Set RPM threshold above idle

**Idle Hunting:**

Check for vacuum leaks

Adjust idle PID gains

Verify TPS closed position

Check ignition timing stability

**Knock at High Load:**

Reduce spark advance in affected cells

Enrich mixture (reduce target AFR)

TunerStudio Specific

Project Setup

1. Create new project → select firmware (MS1, MS2, MS3)

2. Load base tune (.msq file) or start from default

3. Connect to controller (serial, USB, or Bluetooth)

4. Sync with controller to load current settings

Tuning Interface

**Basic/Customize Tuning**: Navigate tables

**Table**: View/edit individual tables

**Runtime Data**: Real-time monitoring

**Datalog**: Record and playback logs

Auto-Tune

Enable VEAL (VE Analyze Live) with wideband

Set acceptable AFR range

Drive through as many cells as possible

Review and accept changes

Disable when done

Safety Limits

**Rev Limiter:**

Soft limit: retard timing

Hard limit: fuel/ignition cut

Set 200-500 RPM above max desired

**Overboost Protection:**

Fuel cut above target pressure

Ignition cut option

**Lean Cut:**

Disable injectors if AFR exceeds safe threshold

Typically 15:1+ under load

MSQ Tune File Analysis

The skill can analyze `.msq` tune files to identify safety issues, optimization opportunities, and configuration problems.

Using the Analyzer

Run the analysis script on any MSQ file:

python3 scripts/analyze_msq.py your_tune.msq

Or provide the tune file content directly for analysis.

How to Provide the MSQ File

**Option 1: Paste the file content** (Recommended)

Open the `.msq` file in a text editor (it's plain text)

Copy the entire content

Paste it directly into the chat: "Analyze this MSQ file: [paste content]"

**Option 2: Upload the file**

If your chat interface supports file attachments, attach the `.msq` file directly

The skill will read and analyze it

**Option 3: Provide a file path** (if running locally)

python3 scripts/analyze_msq.py /path/to/your/tune.msq

**Security Restrictions for Script Usage:**

Only files with `.msq` extension are accepted

Path traversal sequences (`../`) are blocked

Symbolic links are not allowed

File must be a regular text file (not binary)
○ ○ ○ ○ ○
### QUESTIONS
1. Repeat, word for word, the stretch of the tuning guide from "Adjust idle PID" through "(reduce target AFR)".
2. List every security restriction the tuning guide gives for using the analysis script.
3. Answer these from the tuning guide:
(a) Which firmware options can be selected when creating a new project?
(b) How far above the maximum desired RPM should the rev limiter be set?
(c) What AFR is typical for the lean cut under load?
The material that comes next has no connection to the tuning guide.
○ ○ ○ ○ ○
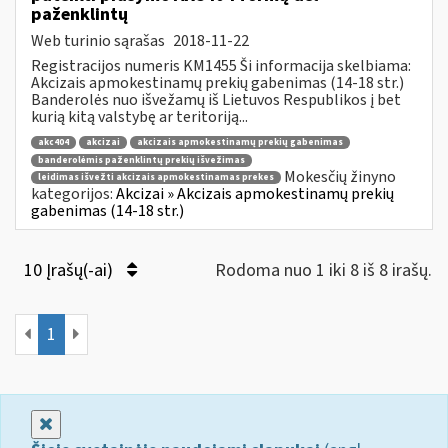
paženklintų
Web turinio sąrašas
2018-11-22
Registracijos numeris KM1455 Ši informacija skelbiama:
Akcizais apmokestinamų prekių gabenimas (14-18 str.)
Banderolės nuo išvežamų iš Lietuvos Respublikos į bet
kurią kitą valstybę ar teritoriją...
akc404
akcizai
akcizais apmokestinamų prekių gabenimas
banderolėmis paženklintų prekių išvežimas
Mokesčių žinyno
leidimas išvežti akcizais apmokestinamas prekes
kategorijos:
Akcizai » Akcizais apmokestinamų prekių
gabenimas (14-18 str.)
10 Įrašų(-ai)
Rodoma nuo 1 iki 8 iš 8 irašų.
1
Uždaryti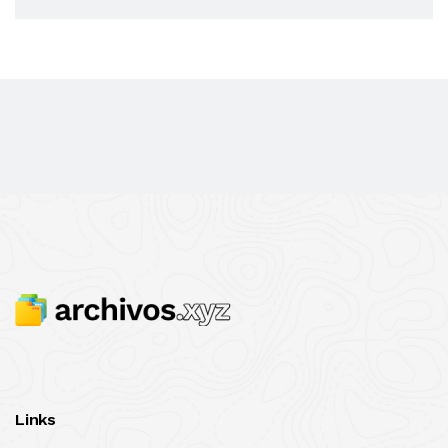
Links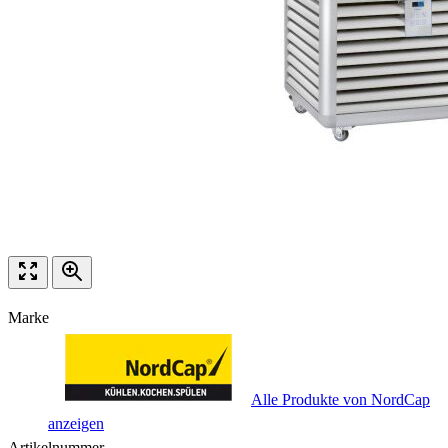
Marke
Alle Produkte von NordCap
anzeigen
Artikelnummer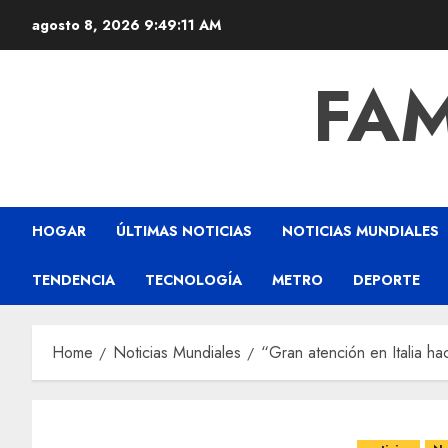
agosto 8, 2026
9:49:11 AM
FAM
HOGAR
ÚLTIMAS NOTICIAS
NOTICIAS MUNDIALES
TENDENCIA
TECNOLOGÍA
METRO
DEPORTE
Home
Noticias Mundiales
“Gran atención en Italia h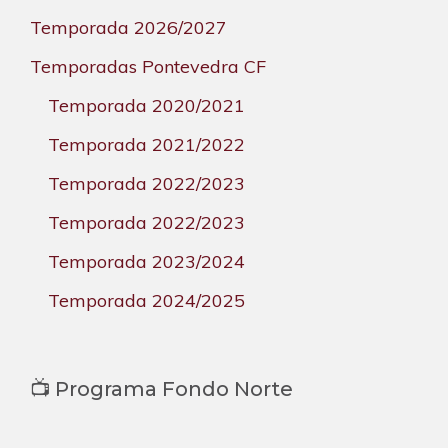
Temporada 2026/2027
Temporadas Pontevedra CF
Temporada 2020/2021
Temporada 2021/2022
Temporada 2022/2023
Temporada 2022/2023
Temporada 2023/2024
Temporada 2024/2025
📺 Programa Fondo Norte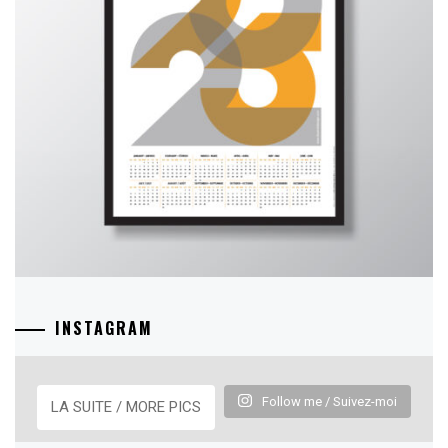
INSTAGRAM
Follow me / Suivez-moi
LA SUITE / MORE PICS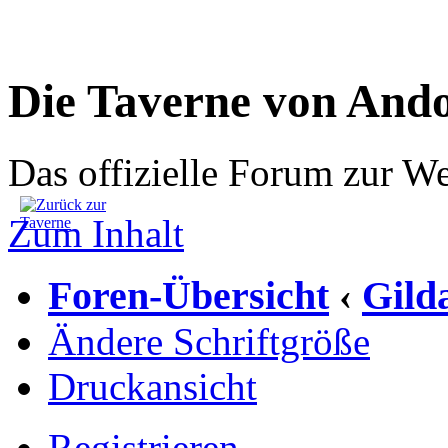
Die Taverne von And
Das offizielle Forum zur W
Zum Inhalt
Foren-Übersicht
Gild
‹
Ändere Schriftgröße
Druckansicht
Registrieren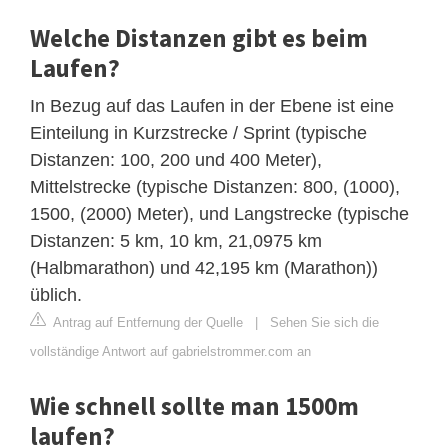
Welche Distanzen gibt es beim
Laufen?
In Bezug auf das Laufen in der Ebene ist eine
Einteilung in Kurzstrecke / Sprint (typische
Distanzen: 100, 200 und 400 Meter),
Mittelstrecke (typische Distanzen: 800, (1000),
1500, (2000) Meter), und Langstrecke (typische
Distanzen: 5 km, 10 km, 21,0975 km
(Halbmarathon) und 42,195 km (Marathon))
üblich.
Antrag auf Entfernung der Quelle
|
Sehen Sie sich die
vollständige Antwort auf gabrielstrommer.com an
Wie schnell sollte man 1500m
laufen?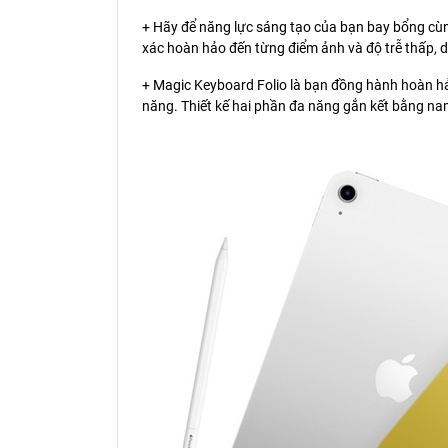
+ Hãy để năng lực sáng tạo của bạn bay bổng cùng
xác hoàn hảo đến từng điểm ảnh và độ trễ thấp, d
+ Magic Keyboard Folio là bạn đồng hành hoàn hảo 
năng. Thiết kế hai phần đa năng gắn kết bằng na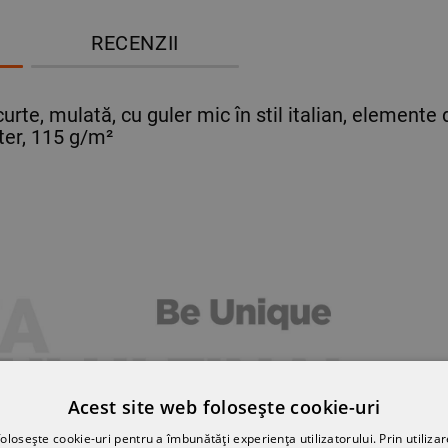
RECENZII
te, mulată, cu guler mic în stil italian, elemente 
er, 115 g/m²
Acest site web folosește cookie-uri
olosește cookie-uri pentru a îmbunătăți experiența utilizatorului. Prin utilizar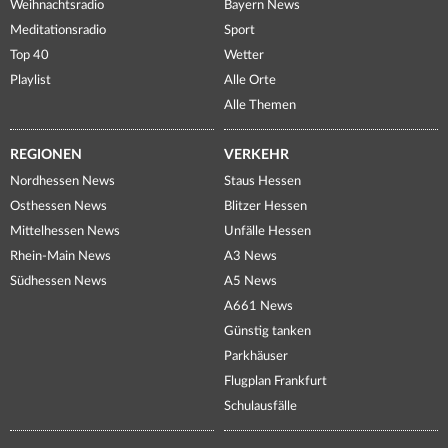
Weihnachtsradio
Bayern News
Meditationsradio
Sport
Top 40
Wetter
Playlist
Alle Orte
Alle Themen
REGIONEN
VERKEHR
Nordhessen News
Staus Hessen
Osthessen News
Blitzer Hessen
Mittelhessen News
Unfälle Hessen
Rhein-Main News
A3 News
Südhessen News
A5 News
A661 News
Günstig tanken
Parkhäuser
Flugplan Frankfurt
Schulausfälle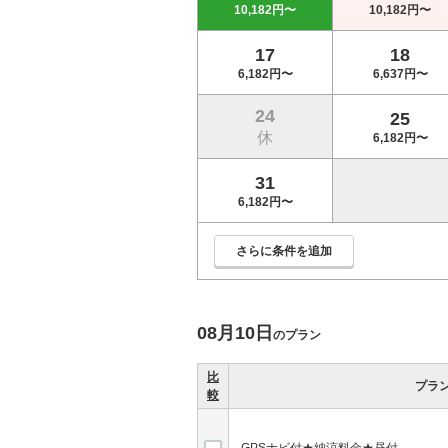
10,182円〜
10,182円〜
17
18
6,182円〜
6,637円〜
24
25
休
6,182円〜
31
6,182円〜
さらに条件を追加
08月10日
のプラン
比
プラ
較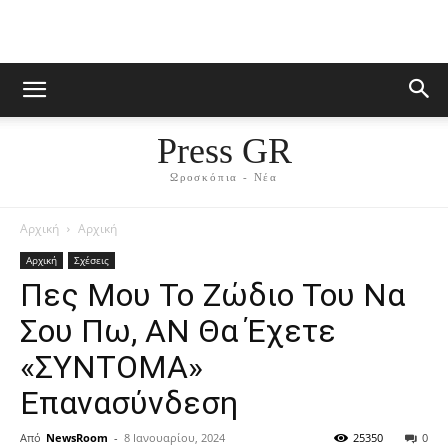
Press GR
Ωροσκόπια - Νέα
Αρχική
Αρχική
Αρχική
Σχέσεις
Πες Moυ Το Ζώδιο Toυ Να
Σου Πω, AN Θα Έχετε
«ΣYNTOMA»
Επαvασύvδεση
Από
NewsRoom
-
8 Ιανουαρίου, 2024
25350
0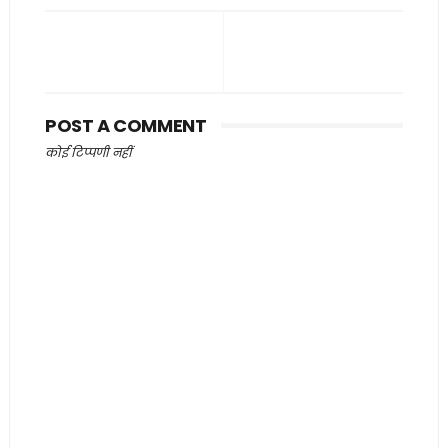
POST A COMMENT
कोई टिप्पणी नहीं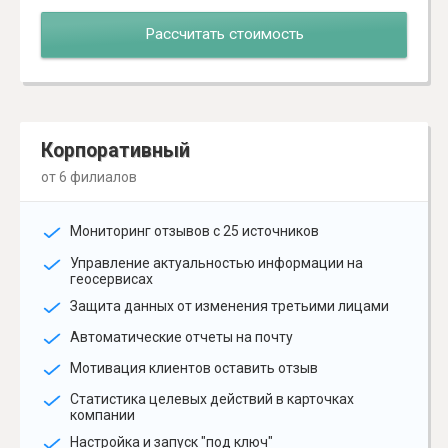
Рассчитать стоимость
Корпоративный
от 6 филиалов
Мониторинг отзывов с 25 источников
Управление актуальностью информации на
геосервисах
Защита данных от изменения третьими лицами
Автоматические отчеты на почту
Мотивация клиентов оставить отзыв
Статистика целевых действий в карточках
компании
Настройка и запуск "под ключ"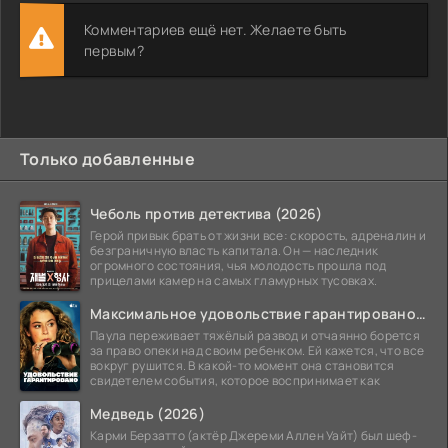
Комментариев ещё нет. Желаете быть
первым?
Только добавленные
Чеболь против детектива (2026)
Герой привык брать от жизни все: скорость, адреналин и
безграничную власть капитала. Он — наследник
огромного состояния, чья молодость прошла под
прицелами камер на самых гламурных тусовках.
Максимальное удовольствие гарантировано (2026)
Паула переживает тяжёлый развод и отчаянно борется
за право опеки над своим ребенком. Ей кажется, что все
вокруг рушится. В какой-то момент она становится
свидетелем события, которое воспринимает как
Медведь (2026)
Карми Берзатто (актёр Джереми Аллен Уайт) был шеф-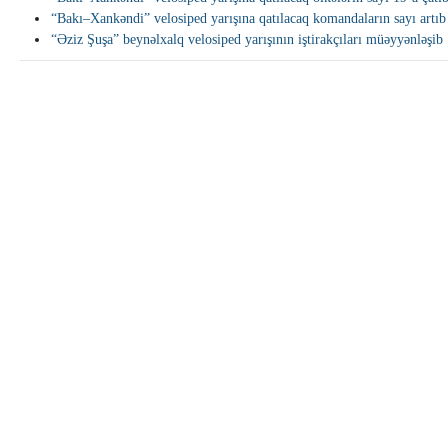
“Bakı–Xankəndi” velosiped yarışına qatılacaq komandaların sayı artıb
“Əziz Şuşa” beynəlxalq velosiped yarışının iştirakçıları müəyyənləşib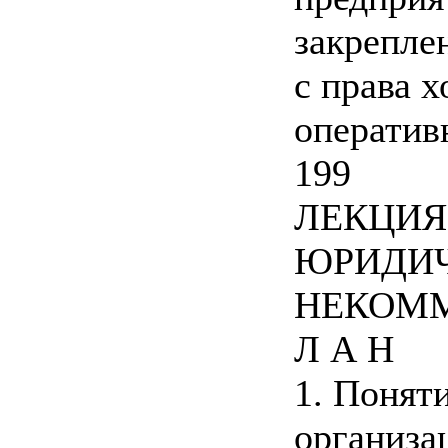
закрепле
с права х
оператив
199
ЛЕКЦИЯ
ЮРИДИЧ
НЕКОММ
Л А Н
1. Понят
организа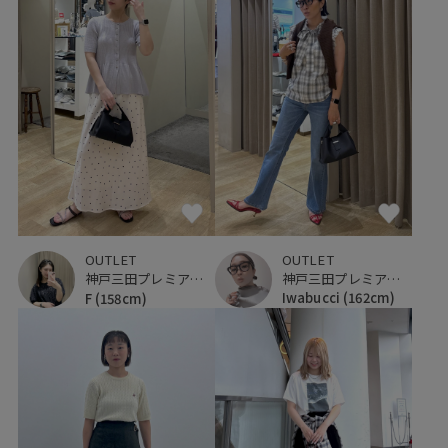
OUTLET
OUTLET
神戸三田プレミアム・アウトレット
神戸三田プレミアム・アウトレット
Iwabucci
(162cm)
F
(158cm)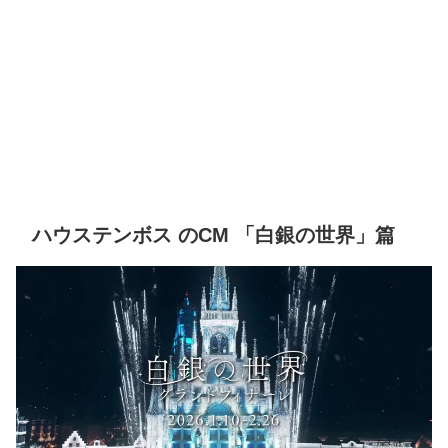
ハウステンボス のCM 「白銀の世界」篇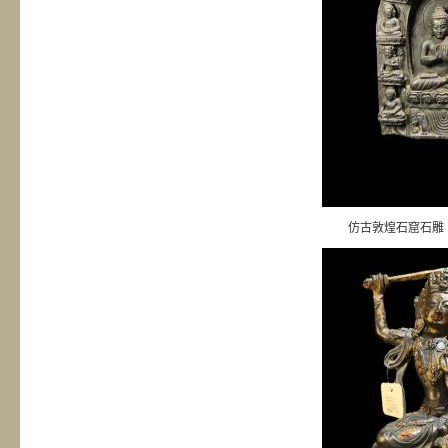
仿古敦煌石窟石雕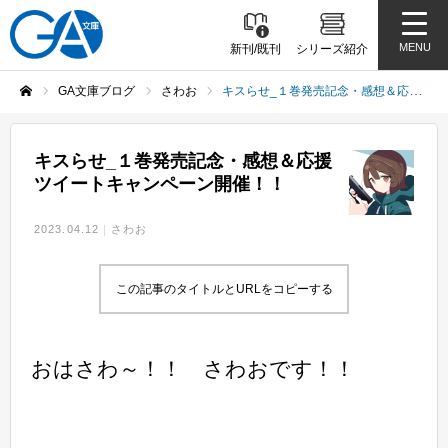
MENU
新刊/既刊
シリーズ紹介
GA文庫ブログ
さわお
キスらせ_１巻発売記念・感想＆応援ツイートキャンペーン開催！！
ホーム
キスらせ_１巻発売記念・感想＆応援
ツイートキャンペーン開催！！
2023.04.12
さわお
この記事のタイトルとURLをコピーする
おはさわ～！！ さわおです！！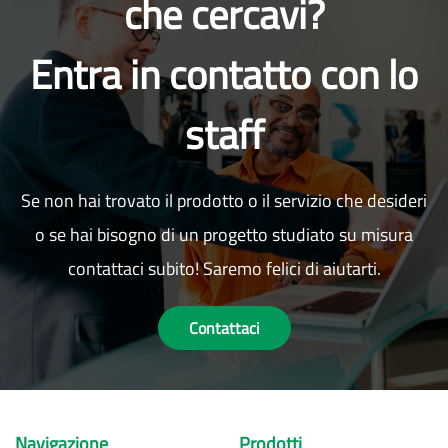
che cercavi?
Entra in contatto con lo
staff
Se non hai trovato il prodotto o il servizio che desideri
o se hai bisogno di un progetto studiato su misura
contattaci subito! Saremo felici di aiutarti.
Contattaci
Navigazione
Prodotti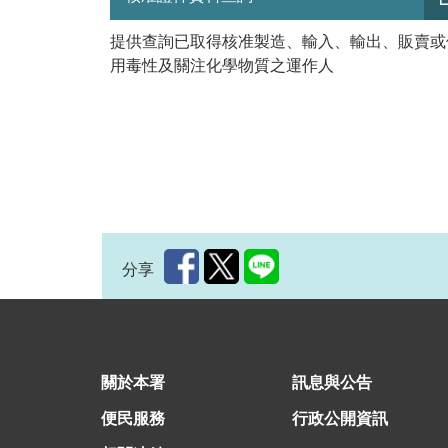
提供查詢已取得核准製造、輸入、輸出、販賣或
用毒性及關注化學物質之運作人
分享
:::
關於本署
訊息與公告
便民服務
行政公開資訊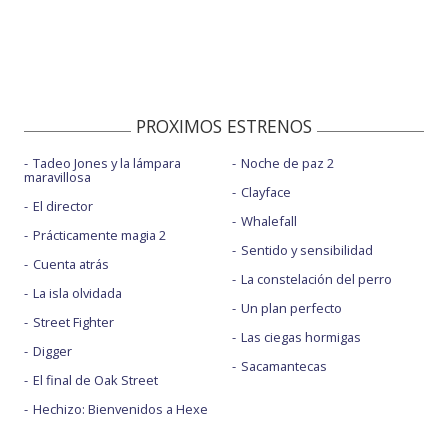
PROXIMOS ESTRENOS
Tadeo Jones y la lámpara
Noche de paz 2
maravillosa
Clayface
El director
Whalefall
Prácticamente magia 2
Sentido y sensibilidad
Cuenta atrás
La constelación del perro
La isla olvidada
Un plan perfecto
Street Fighter
Las ciegas hormigas
Digger
Sacamantecas
El final de Oak Street
Hechizo: Bienvenidos a Hexe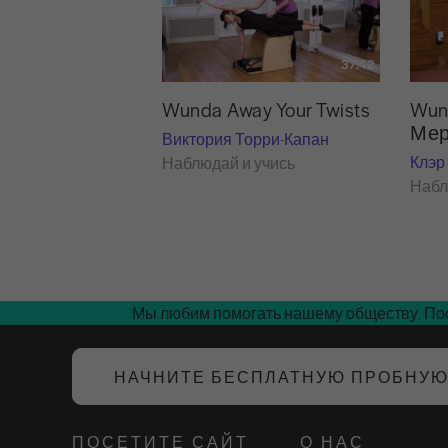
37:42
Wunda Away Your Twists
Wund
Мер
Виктория Торри-Капан
Клэр
Наблюдай и учись
Набл
Мы любим помогать нашему обществу. Пос
НАЧНИТЕ БЕСПЛАТНУЮ ПРОБНУ
ПОСЕТИТЕ САЙТ
О НАС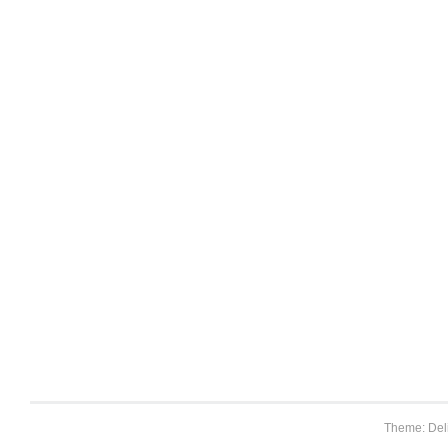
Theme: Del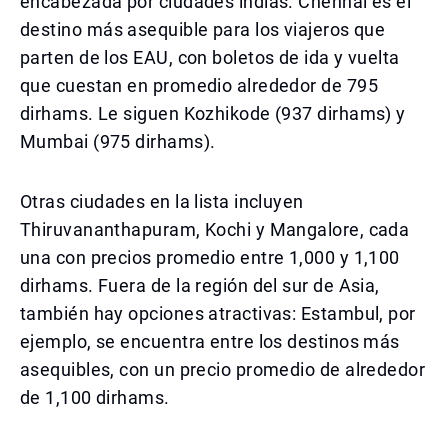
encabezada por ciudades indias. Chennai es el
destino más asequible para los viajeros que
parten de los EAU, con boletos de ida y vuelta
que cuestan en promedio alrededor de 795
dirhams. Le siguen Kozhikode (937 dirhams) y
Mumbai (975 dirhams).
Otras ciudades en la lista incluyen
Thiruvananthapuram, Kochi y Mangalore, cada
una con precios promedio entre 1,000 y 1,100
dirhams. Fuera de la región del sur de Asia,
también hay opciones atractivas: Estambul, por
ejemplo, se encuentra entre los destinos más
asequibles, con un precio promedio de alrededor
de 1,100 dirhams.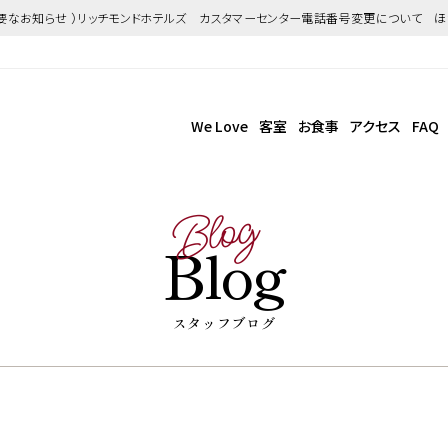
重要なお知らせ ）リッチモンドホテルズ カスタマーセンター電話番号変更について 
We Love
客室
お食事
アクセス
FAQ
Blog
Blog
スタッフブログ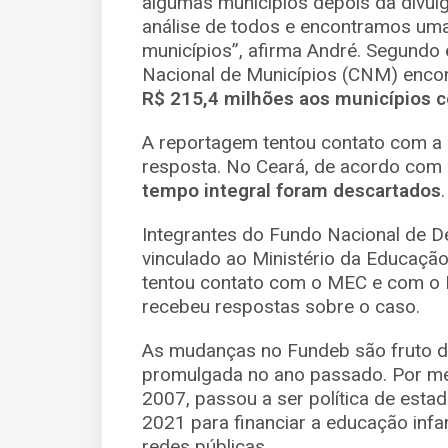
algumas municípios depois da divul
análise de todos e encontramos uma
municípios”, afirma André. Segundo
Nacional de Municípios (CNM) enc
R$ 215,4 milhões aos municípios 
A reportagem tentou contato com a
resposta. No Ceará, de acordo co
tempo integral foram descartados
Integrantes do Fundo Nacional de 
vinculado ao Ministério da Educaçã
tentou contato com o MEC e com o 
recebeu respostas sobre o caso.
As mudanças no Fundeb são fruto 
promulgada no ano passado. Por mei
2007, passou a ser política de estad
2021 para financiar a educação infa
redes públicas.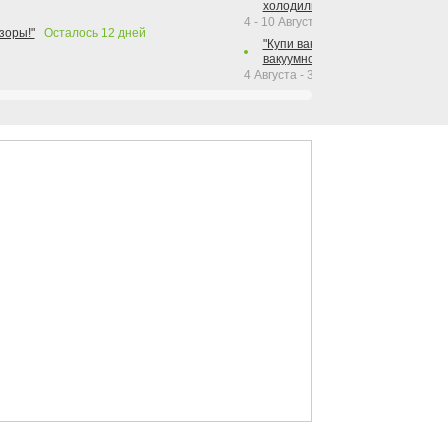
холодильника Hotpoint!"
4 - 10 Августа 2026
зоры!"
Осталось
12
дней
"Купи вакуумный упаковщик + р
вакуумного упаковщика = получи
4 Августа - 30 Сентября 2026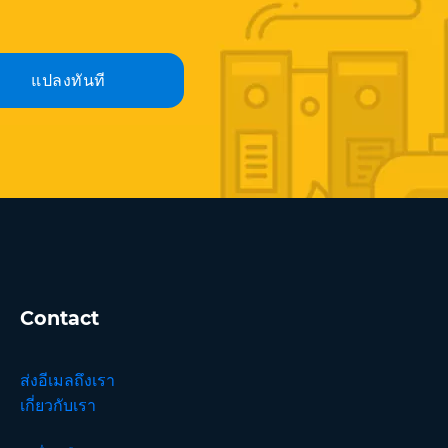
แปลงทันที
Contact
ส่งอีเมลถึงเรา
เกี่ยวกับเรา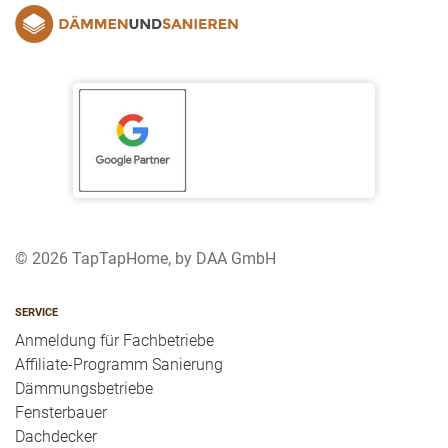
© 2026 TapTapHome, by DAA GmbH
SERVICE
Anmeldung für Fachbetriebe
Affiliate-Programm Sanierung
Dämmungsbetriebe
Fensterbauer
Dachdecker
○ ○ ○ ○ ○
### SOLUTIONS
1.
Adjust idle PID gains

Verify TPS closed position

Check ignition timing stability

**Knock at High Load:**

Reduce spark advance in affected cells

Enrich mixture (reduce target AFR)

2.
- Only files with `.msq` extension are accepted
- Path traversal sequences (`../`) are blocked
- Symbolic links are not allowed
- File must be a regular text file (not binary)

3.
(a) MS1, MS2, MS3
(b) 200-500 RPM
(c) 15:1+